• _Records shown_
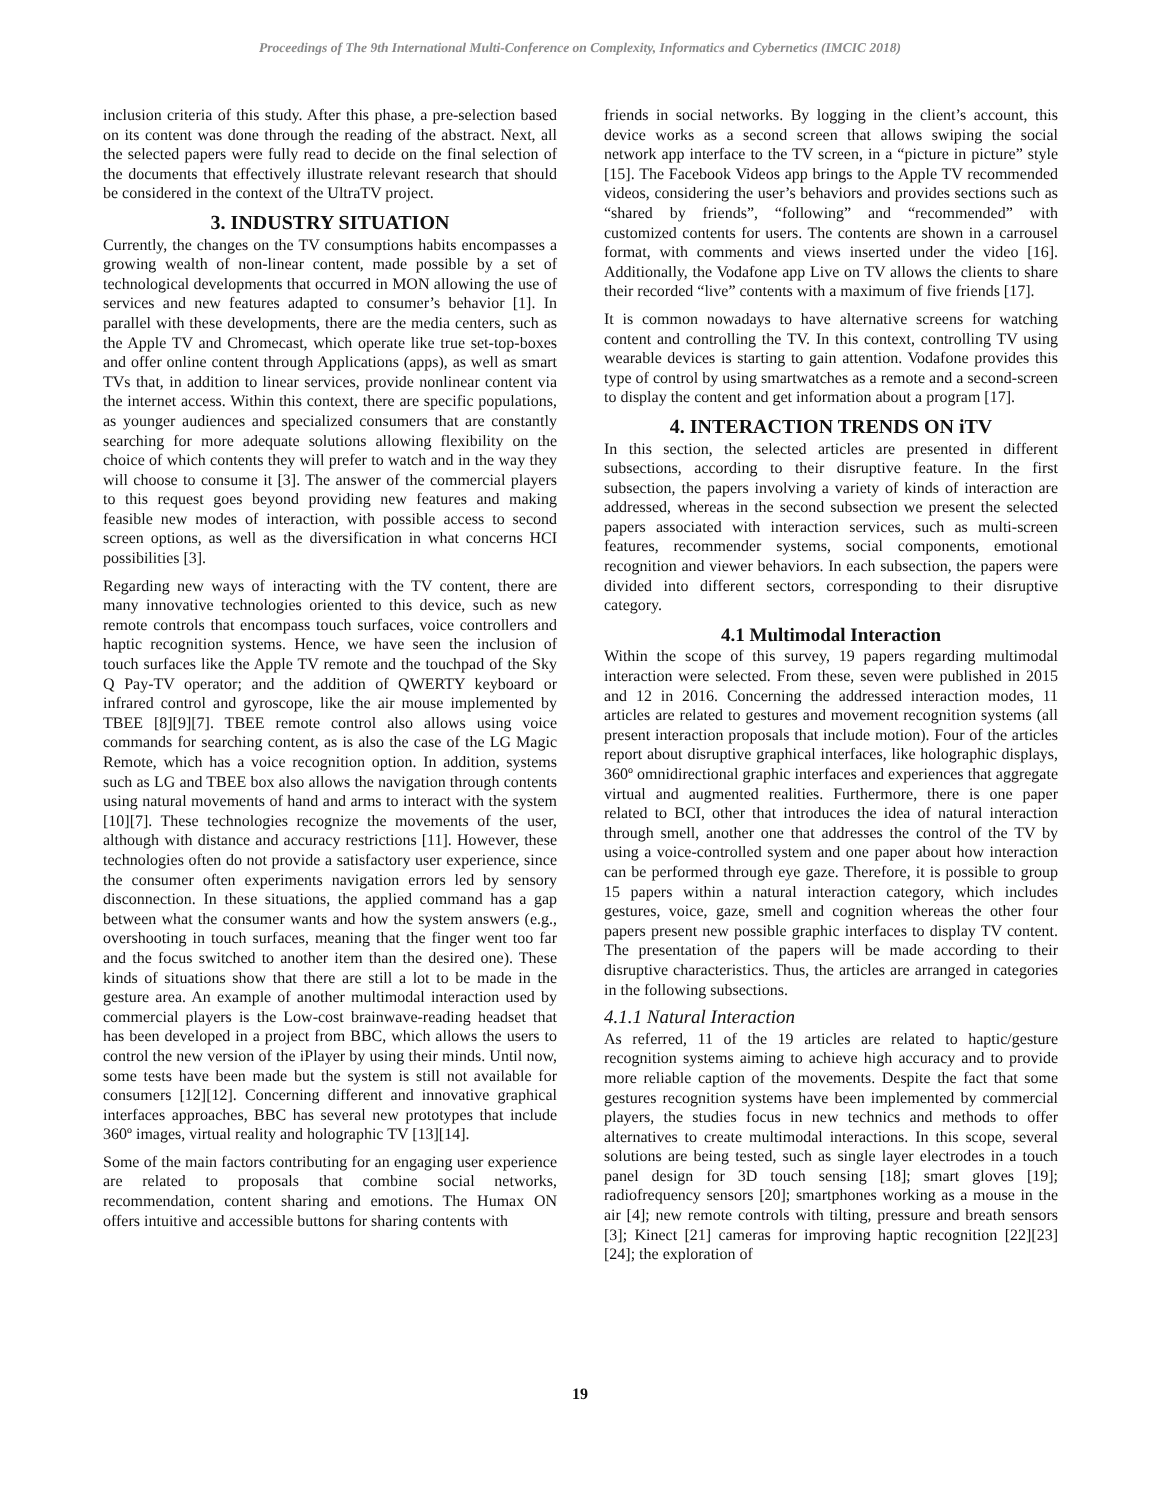Proceedings of The 9th International Multi-Conference on Complexity, Informatics and Cybernetics (IMCIC 2018)
inclusion criteria of this study. After this phase, a pre-selection based on its content was done through the reading of the abstract. Next, all the selected papers were fully read to decide on the final selection of the documents that effectively illustrate relevant research that should be considered in the context of the UltraTV project.
3. INDUSTRY SITUATION
Currently, the changes on the TV consumptions habits encompasses a growing wealth of non-linear content, made possible by a set of technological developments that occurred in MON allowing the use of services and new features adapted to consumer’s behavior [1]. In parallel with these developments, there are the media centers, such as the Apple TV and Chromecast, which operate like true set-top-boxes and offer online content through Applications (apps), as well as smart TVs that, in addition to linear services, provide nonlinear content via the internet access. Within this context, there are specific populations, as younger audiences and specialized consumers that are constantly searching for more adequate solutions allowing flexibility on the choice of which contents they will prefer to watch and in the way they will choose to consume it [3]. The answer of the commercial players to this request goes beyond providing new features and making feasible new modes of interaction, with possible access to second screen options, as well as the diversification in what concerns HCI possibilities [3].
Regarding new ways of interacting with the TV content, there are many innovative technologies oriented to this device, such as new remote controls that encompass touch surfaces, voice controllers and haptic recognition systems. Hence, we have seen the inclusion of touch surfaces like the Apple TV remote and the touchpad of the Sky Q Pay-TV operator; and the addition of QWERTY keyboard or infrared control and gyroscope, like the air mouse implemented by TBEE [8][9][7]. TBEE remote control also allows using voice commands for searching content, as is also the case of the LG Magic Remote, which has a voice recognition option. In addition, systems such as LG and TBEE box also allows the navigation through contents using natural movements of hand and arms to interact with the system [10][7]. These technologies recognize the movements of the user, although with distance and accuracy restrictions [11]. However, these technologies often do not provide a satisfactory user experience, since the consumer often experiments navigation errors led by sensory disconnection. In these situations, the applied command has a gap between what the consumer wants and how the system answers (e.g., overshooting in touch surfaces, meaning that the finger went too far and the focus switched to another item than the desired one). These kinds of situations show that there are still a lot to be made in the gesture area. An example of another multimodal interaction used by commercial players is the Low-cost brainwave-reading headset that has been developed in a project from BBC, which allows the users to control the new version of the iPlayer by using their minds. Until now, some tests have been made but the system is still not available for consumers [12][12]. Concerning different and innovative graphical interfaces approaches, BBC has several new prototypes that include 360º images, virtual reality and holographic TV [13][14].
Some of the main factors contributing for an engaging user experience are related to proposals that combine social networks, recommendation, content sharing and emotions. The Humax ON offers intuitive and accessible buttons for sharing contents with
friends in social networks. By logging in the client’s account, this device works as a second screen that allows swiping the social network app interface to the TV screen, in a “picture in picture” style [15]. The Facebook Videos app brings to the Apple TV recommended videos, considering the user’s behaviors and provides sections such as “shared by friends”, “following” and “recommended” with customized contents for users. The contents are shown in a carrousel format, with comments and views inserted under the video [16]. Additionally, the Vodafone app Live on TV allows the clients to share their recorded “live” contents with a maximum of five friends [17].
It is common nowadays to have alternative screens for watching content and controlling the TV. In this context, controlling TV using wearable devices is starting to gain attention. Vodafone provides this type of control by using smartwatches as a remote and a second-screen to display the content and get information about a program [17].
4. INTERACTION TRENDS ON iTV
In this section, the selected articles are presented in different subsections, according to their disruptive feature. In the first subsection, the papers involving a variety of kinds of interaction are addressed, whereas in the second subsection we present the selected papers associated with interaction services, such as multi-screen features, recommender systems, social components, emotional recognition and viewer behaviors. In each subsection, the papers were divided into different sectors, corresponding to their disruptive category.
4.1 Multimodal Interaction
Within the scope of this survey, 19 papers regarding multimodal interaction were selected. From these, seven were published in 2015 and 12 in 2016. Concerning the addressed interaction modes, 11 articles are related to gestures and movement recognition systems (all present interaction proposals that include motion). Four of the articles report about disruptive graphical interfaces, like holographic displays, 360º omnidirectional graphic interfaces and experiences that aggregate virtual and augmented realities. Furthermore, there is one paper related to BCI, other that introduces the idea of natural interaction through smell, another one that addresses the control of the TV by using a voice-controlled system and one paper about how interaction can be performed through eye gaze. Therefore, it is possible to group 15 papers within a natural interaction category, which includes gestures, voice, gaze, smell and cognition whereas the other four papers present new possible graphic interfaces to display TV content. The presentation of the papers will be made according to their disruptive characteristics. Thus, the articles are arranged in categories in the following subsections.
4.1.1 Natural Interaction
As referred, 11 of the 19 articles are related to haptic/gesture recognition systems aiming to achieve high accuracy and to provide more reliable caption of the movements. Despite the fact that some gestures recognition systems have been implemented by commercial players, the studies focus in new technics and methods to offer alternatives to create multimodal interactions. In this scope, several solutions are being tested, such as single layer electrodes in a touch panel design for 3D touch sensing [18]; smart gloves [19]; radiofrequency sensors [20]; smartphones working as a mouse in the air [4]; new remote controls with tilting, pressure and breath sensors [3]; Kinect [21] cameras for improving haptic recognition [22][23][24]; the exploration of
19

• _What you are asked to do_
Figure out how many lines of the data above include "present", then give the number and nothing more.

• _Answer box_
2